We are reaching the 100-day mark in the Obama presidency. Historians are examining whether he has done as much as FDR (no), while pundits are considering whether he is more popular than other presidents (some) and just as polarizing as George W. Bush (yes). But a more interesting question is whether independents, conservative Democrats, and moderate Republicans are bothered by what they have seen and are losing faith in the agent of change. There is reason — actually there are six reasons — why that collection of key swing voters might be having serious second thoughts.
First, the president’s budgetary plan is a Ponzi scheme. Not just died-in-the-wool conservatives, but moderates like David Brooks, Democratic stalwarts like Alice Rivlin, and editorial boards of major newspapers have figured out that Obama is spending like a drunken sailor, fudging any budget savings, and passing on a huge and unsustainable debt to future generations. It is not only tea party protesters, but average independent voters who are wary of the spend-a-thon. Problem: Obama will have a hard time holding on to fiscal conservatives.

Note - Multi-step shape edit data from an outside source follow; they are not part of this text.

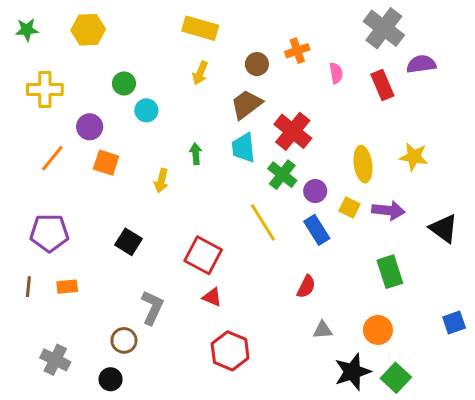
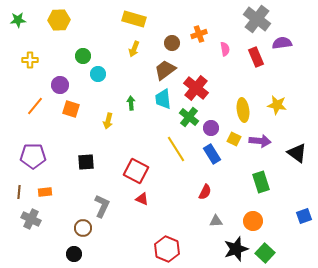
yellow cross: (45, 89) -> (30, 60), size x0.7
black square: (128, 242) -> (86, 162), turned -36
red hexagon: (230, 351) -> (167, 249), moved
gray cross: (55, 360) -> (31, 219), moved

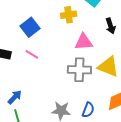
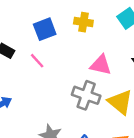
yellow cross: (69, 15) -> (83, 22), moved

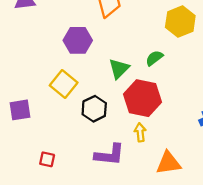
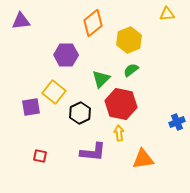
yellow hexagon: (180, 22) -> (129, 40), moved
purple square: (20, 110) -> (31, 107), moved

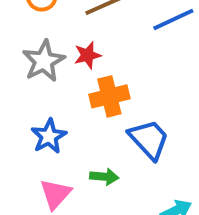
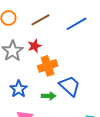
green arrow: (104, 177) -> (49, 96), moved

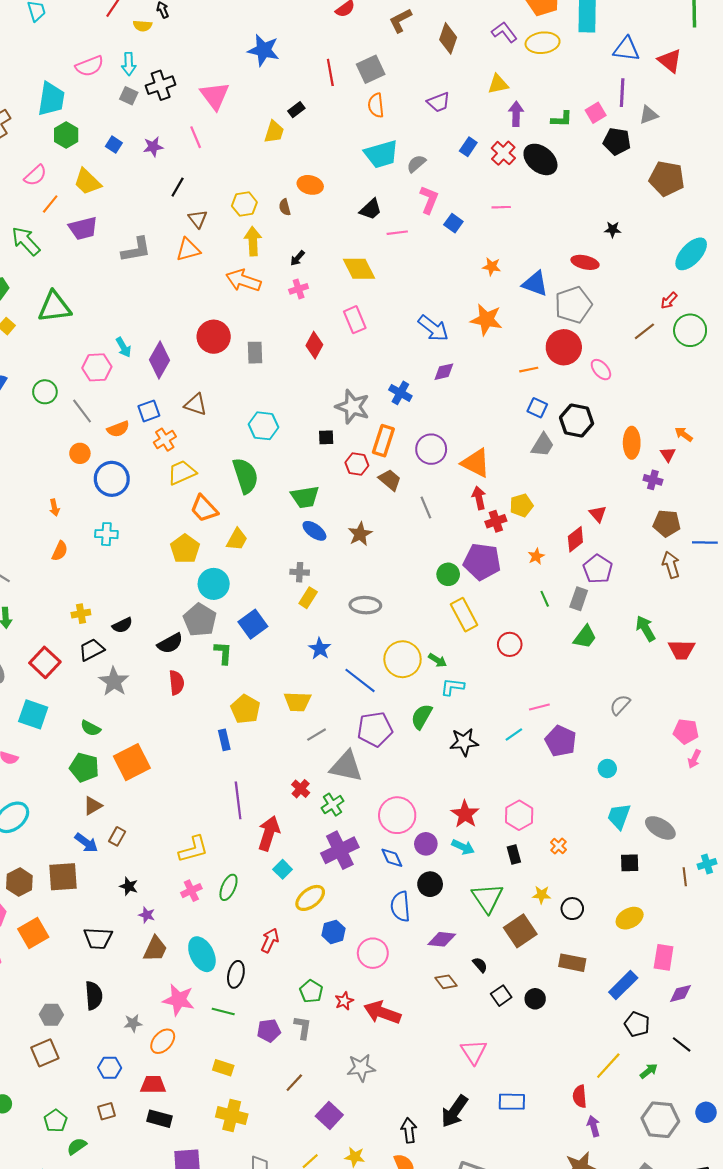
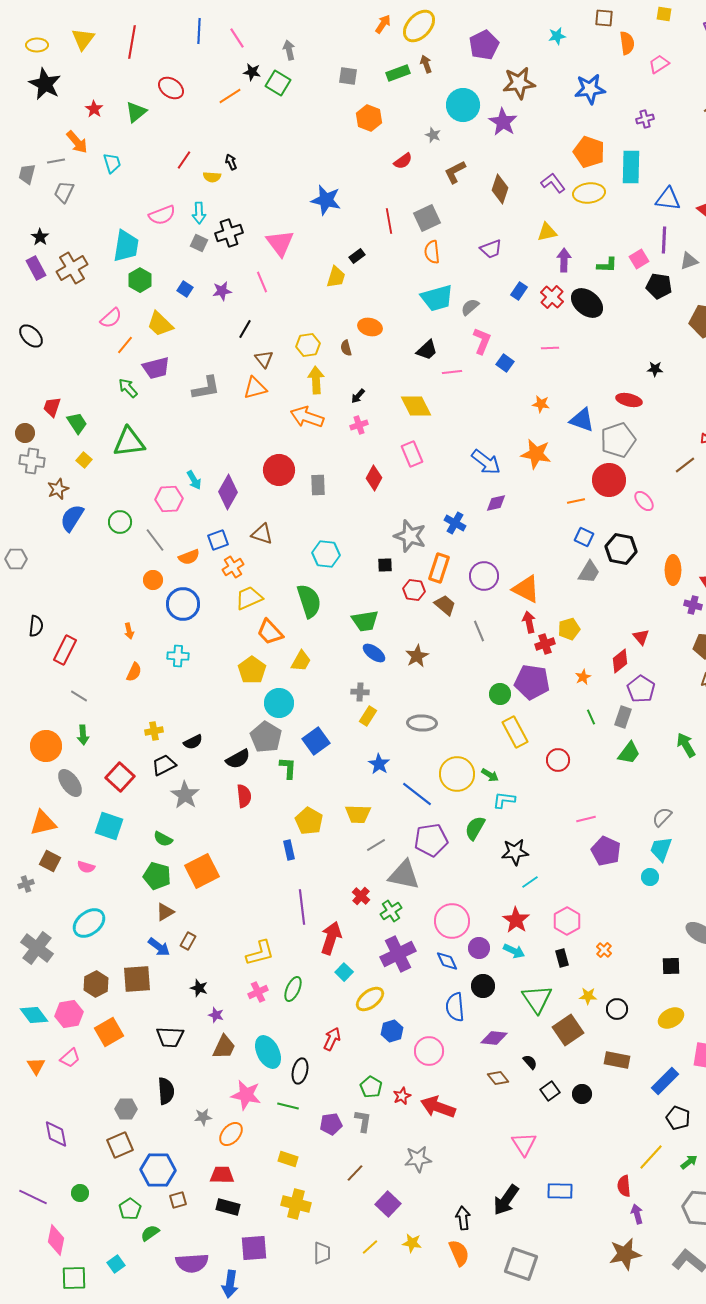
green arrow: (26, 241) -> (128, 388), moved, size x0.7
cyan line: (514, 735) -> (530, 882), moved
cyan trapezoid: (619, 816) -> (661, 849), moved
blue hexagon: (110, 1068) -> (158, 1170), moved, size x1.6

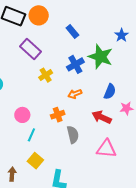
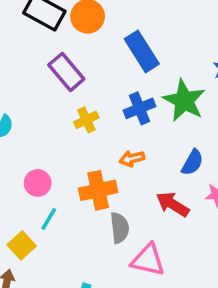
blue rectangle: (72, 32) -> (142, 51), size x1.6
orange cross: (58, 115) -> (98, 190), size x1.5
pink triangle: (106, 149) -> (148, 260), moved
yellow square: (35, 161) -> (22, 245), moved

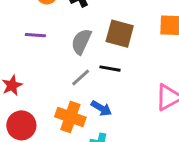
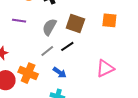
black line: (110, 69) -> (67, 46), turned -48
orange cross: (70, 117) -> (28, 73), moved

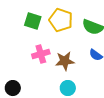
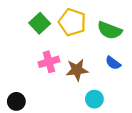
green square: (33, 21) -> (40, 23), turned 30
cyan circle: (68, 88) -> (94, 99), moved

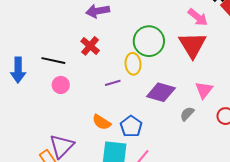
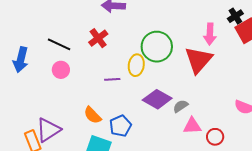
pink arrow: (198, 17) -> (210, 34), turned 40
blue arrow: (18, 70) -> (21, 60), moved
pink triangle: (204, 90) -> (192, 126), moved, turned 36
gray semicircle: (187, 114) -> (181, 106), moved

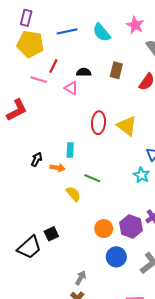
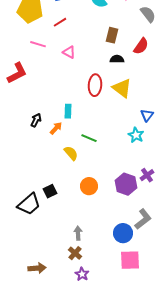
red line: (53, 66) -> (60, 22), moved, turned 32
black semicircle: (84, 72) -> (117, 59), moved
orange arrow: (58, 168) -> (56, 128), turned -56
orange circle: (104, 229) -> (89, 186), moved
blue circle: (116, 257) -> (123, 233), moved
gray arrow: (81, 278) -> (78, 233), turned -32

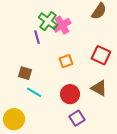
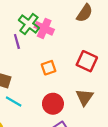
pink cross: (62, 25) -> (44, 28), turned -36
brown triangle: (99, 88) -> (85, 97), turned 36

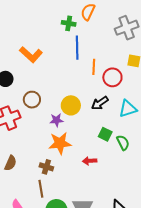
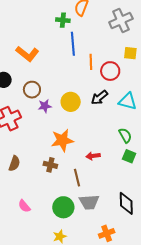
brown circle: (32, 100) -> (32, 90), moved
cyan triangle: (128, 109) -> (128, 101), turned 36
purple star: (56, 120) -> (45, 106), moved
green square: (105, 134) -> (129, 156), moved
brown line: (41, 189) -> (77, 178), moved

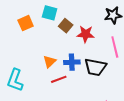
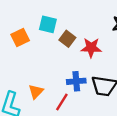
orange triangle: (50, 62) -> (36, 92), moved
red line: (59, 79) -> (62, 102), turned -35

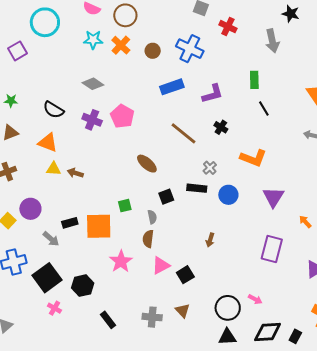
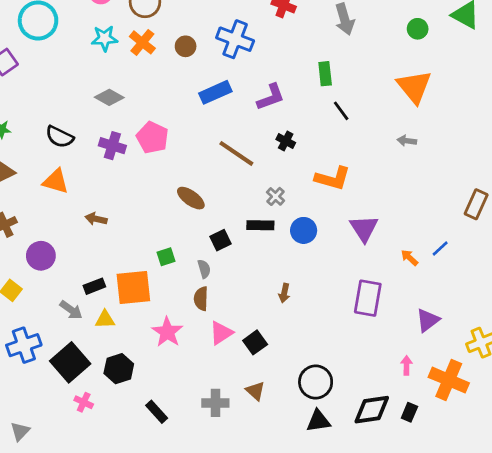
yellow triangle: (54, 169) -> (105, 319), moved
purple circle: (30, 209) -> (41, 256), moved
pink arrow: (255, 299) -> (406, 365), moved, turned -112

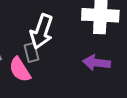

Second, the Agent of Change has become the center of the swamp. He went to Washington promising to fundamentally change the character of politics. Instead, we have seen a parade of tax cheating appointees, a slew of ethics waivers allowing ex-lobbyists to impact their prior interest groups, and a hyper-partisan bout of chest-thumping (“We won”) which has buried hope of a post-partisan nirvana. Obama has plotted to operate the Federal Census out of Rahm Emanuel’s White House, run an amateurish smear campaign against Rush Limbaugh, and failed to attract more than three Republicans on his stimulus and budget plans. Even on education reform he has capitulated to the teachers’ union, disappointing his most ardent admirers. Problem: Young idealistic voters and independents who hate hyper-partisanship are going to be harder to lure to the polls now that they have seen President Obama, not only candidate Obama.